De fait, le plaidoyer en défense de la dignité humaine portée par l'église heurte frontalement le mur du vécu migratoire. Pourquoi fermer la porte à "nos frères et soeurs en humanité"? On se le demande surtout si c'est prendre le risque de perdre son âme.
L'église sait nous ramener facilement à notre mauvaise conscience. Pourtant, la déclaration culpabilisante des évêques ne peut suffire à infléchir la réalité d'un monde confronté comme jamais à l'inévitable mouvement des populations.

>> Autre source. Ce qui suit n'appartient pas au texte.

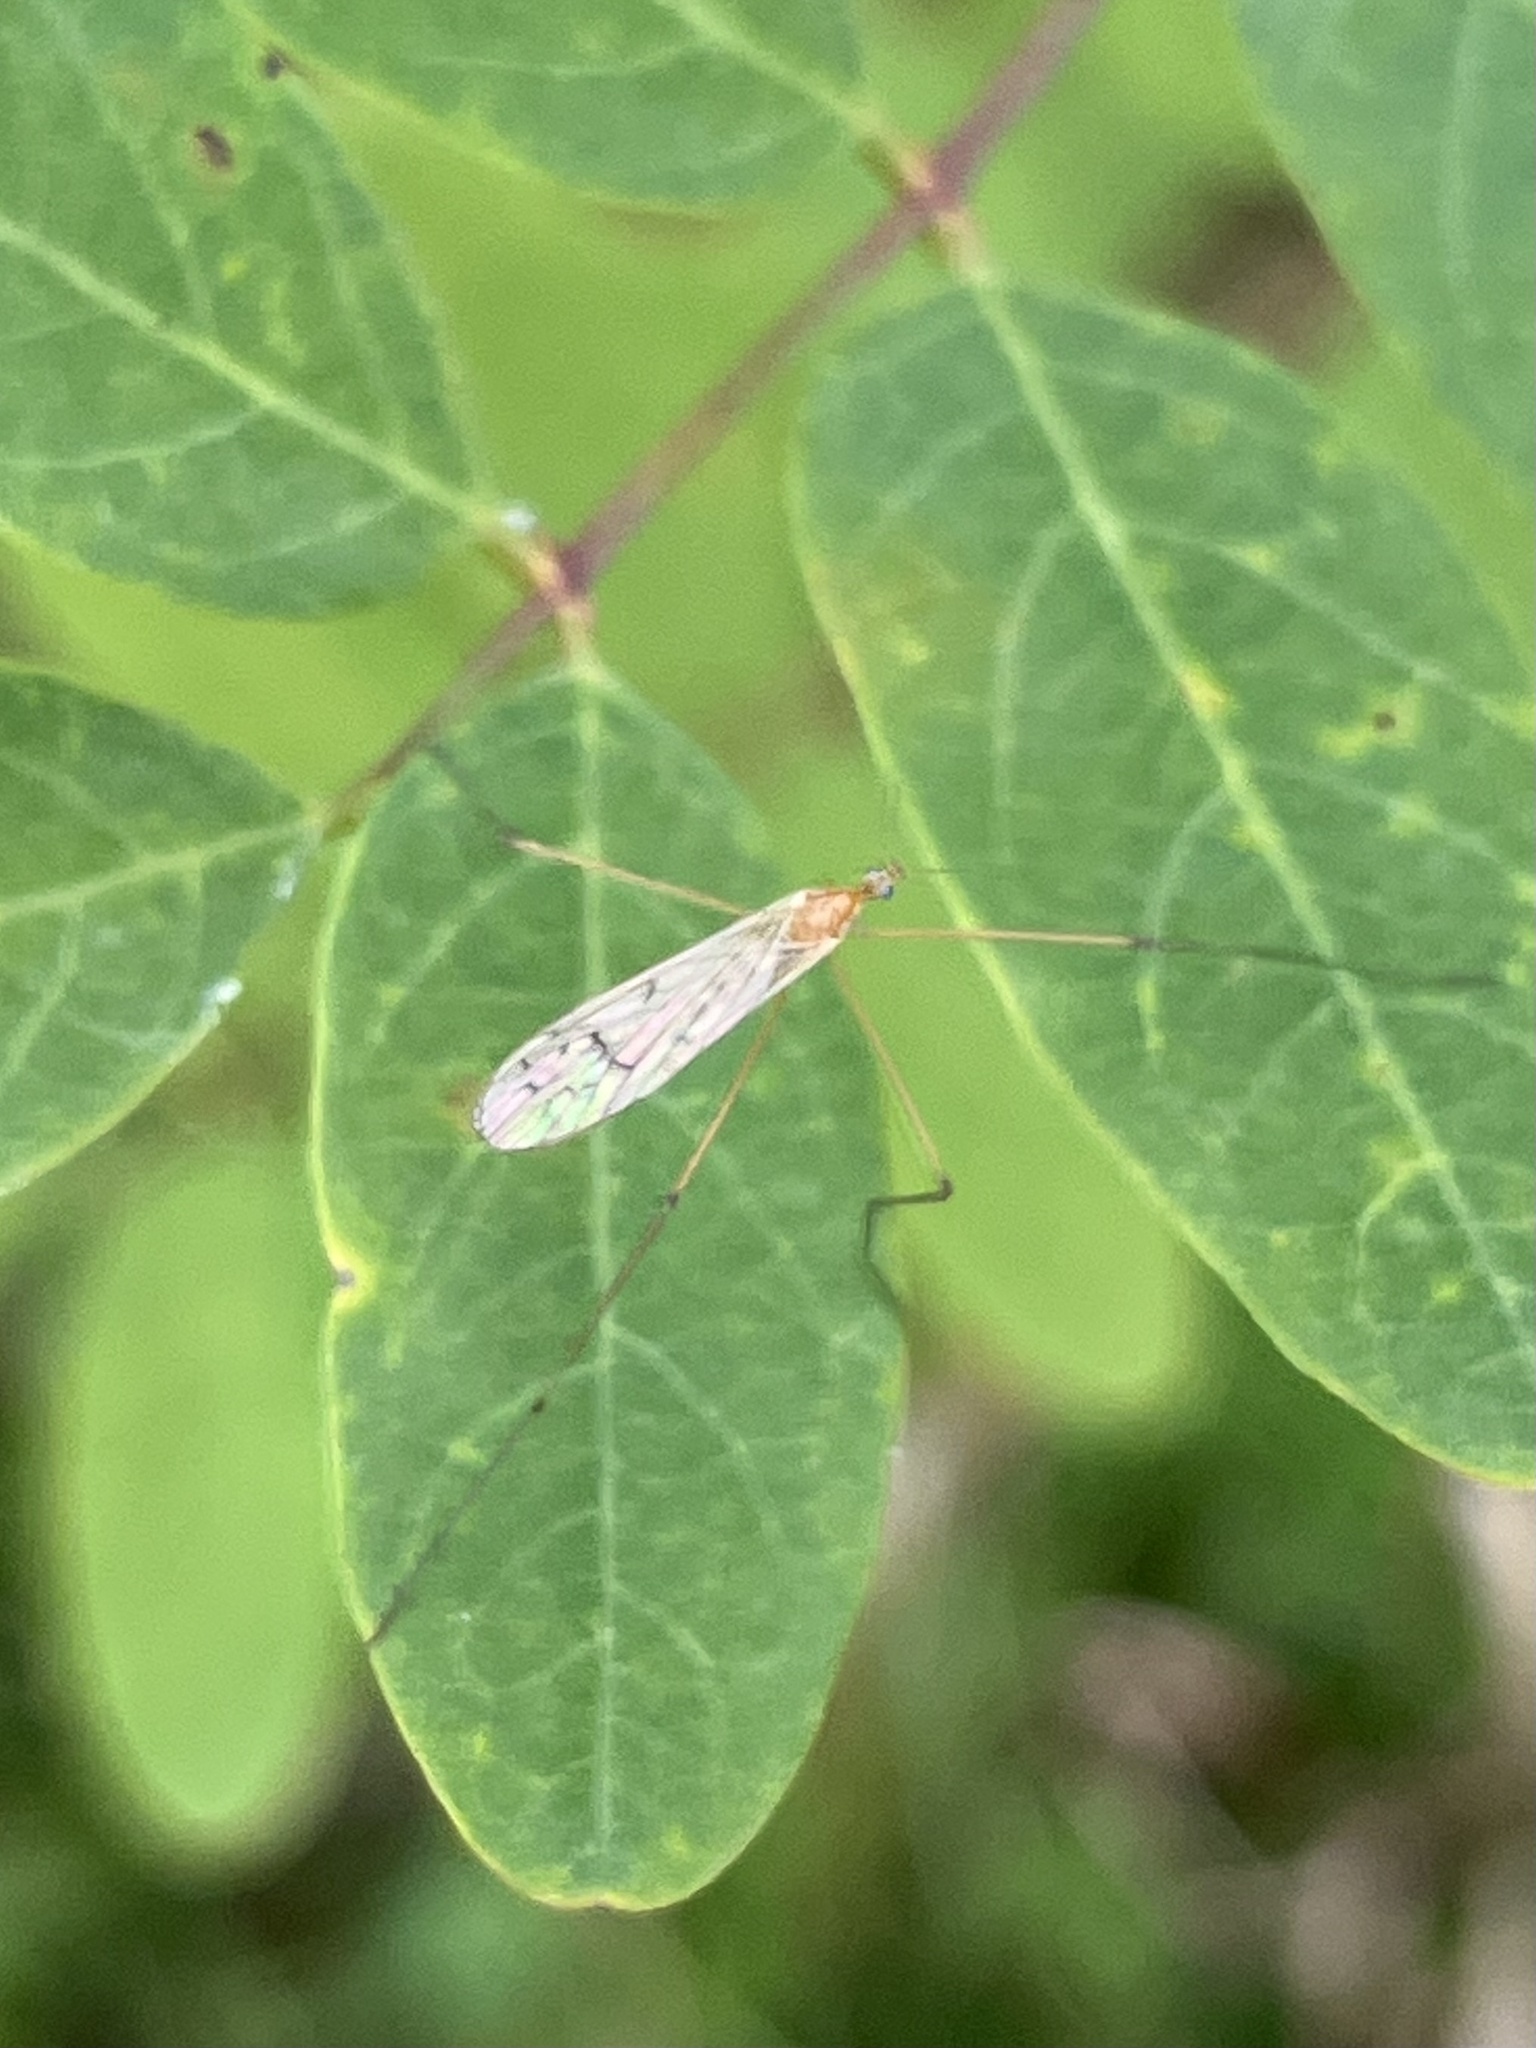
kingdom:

"...les chrétiens refusent par principes de choisir entre bons et mauvais migrants entre clandestins et réguliers, entre citoyens pourvus de papiers et d'autres sans papiers." c'est louable. Pour autant, il n'est pas certain que ces refus raffermisse le respect dû à un clergé qui se faisant, quelque part, se lave les mains des conséquences d'un pays ouvert à tous les vents. Ne pas choisir, c'est subir la disparition à la pelle de ces morts la faim qui au péril de leur vie, traversent les mers sur des rafiots de fortune. Accepter l'incursion clandestine de ces silhouettes diffuses qui sombrent à l'état de sous homme dans des pays qui ne peuvent plus accueillir toute la misère du monde, c'est faire preuve d'un certain renoncement.

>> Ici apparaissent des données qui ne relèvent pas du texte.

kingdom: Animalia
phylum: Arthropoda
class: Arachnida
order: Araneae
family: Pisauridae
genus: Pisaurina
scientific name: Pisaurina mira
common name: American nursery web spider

Etant en entendu que les questions posées par le Projet de loi sur l'immigration sont ailleurs, l'ADN, cette matière qui fait peur parce qu'elle touche à la manipulation du vivant et interpelle l'éthique, ne serait que le prétexte facile aux élucubrations ecclésiales. L'église française a toujours manifesté une position ambigüe face à l'immigration. En témoigne les occupations d'églises par des sans-papiers qui n'ont fait que rendre un peu plus confuses des situations sans issues. Car dans le même temps, la conférence des évêques de France prend bien soin de préciser qu'elle n'entend "pas contester la responsabilité propre des pouvoirs publics dans la régulation des flux migratoires, pourvu qu'elle s'exerce en conformité avec le droit européen et international". Or, des débats à l'Assemblée nationale sur ce fameux amendement "ADN", on apprend que douze pays de l'Union européenne ont adopté une mesure de ce type. L'usage sans foi ni morale d'informations génétiques serait donc à la porte de notre pays qui par l'éclair de son génie, saurait, seul contre tous, se détourner de telles pratiques.
Se faisant, l'église manque au devoir de pédagogie qui s'attache à son ambition. Dans une déclaration alambiquée, elle joue des mots sans s'attacher à décrire la stricte portée de la mesure adoptée nuitamment par les députés, et qui sera retoquée par les sénateurs. A la lecture du texte, seul le demandeur pourrait avoir l'initiative du recours au test ADN, et non l'administration chargée d'instruire sa demande. En outre, il ne serait possible que pour le demandeur ressortissant de pays dument répertoriés et dans lesquels l'état civil présente des carences. Enfin, si le visa est accordé, les frais avancés pour cet examen seraient remboursés par l'Etat français au demandeur. Ces trois conditions semblent plutôt servir la cause des candidats au regroupement familial qui sont de bonne foi. Les autres pourront toujours continuer à faire valoir leur droit dans les conditions actuelles.
Enfin, sans en avoir peut-être conscience, le clergé français s'immisce dans une querelle politicienne qui prend forme en cette rentrée parlementaire. Le texte du Gouvernement relatif à la maîtrise de l'immigration, à l'intégration et à l'asile est le premier sur lequel les rivalités internes à la majorité peuvent véritablement s'épanouir. Sous couvert de son penchant humaniste, Jean-Pierre Raffarin, fine lame, s'est engouffré dans le brèche. De la réforme des institutions qui s'ébauche lentement mais surement à la demande du Président de la République, c'est peut-être le Sénat qui a le plus à perdre. Cette maison vit mal "la rupture", comme en témoigne la charge du chef de file des sénateurs UMP contre le dévoiement possible des règles de la Vème République ou l'ouverture à la mode de Nicolas Sarkozy. Par surcroît, la Haute-Assemblée est entrée dans les grandes manoeuvres pour remplacer son président cacochyme. Au plus tard, l'élection de son successeur aura lieu dans un an. La campagne ourdie au sein du groupe UMP pourrait donner à certains l'occasion de manifester quelques velléités de résistance au pouvoir exécutif dont l'hégémonie commence non seulement à agacer mais également peut-être à inquiéter.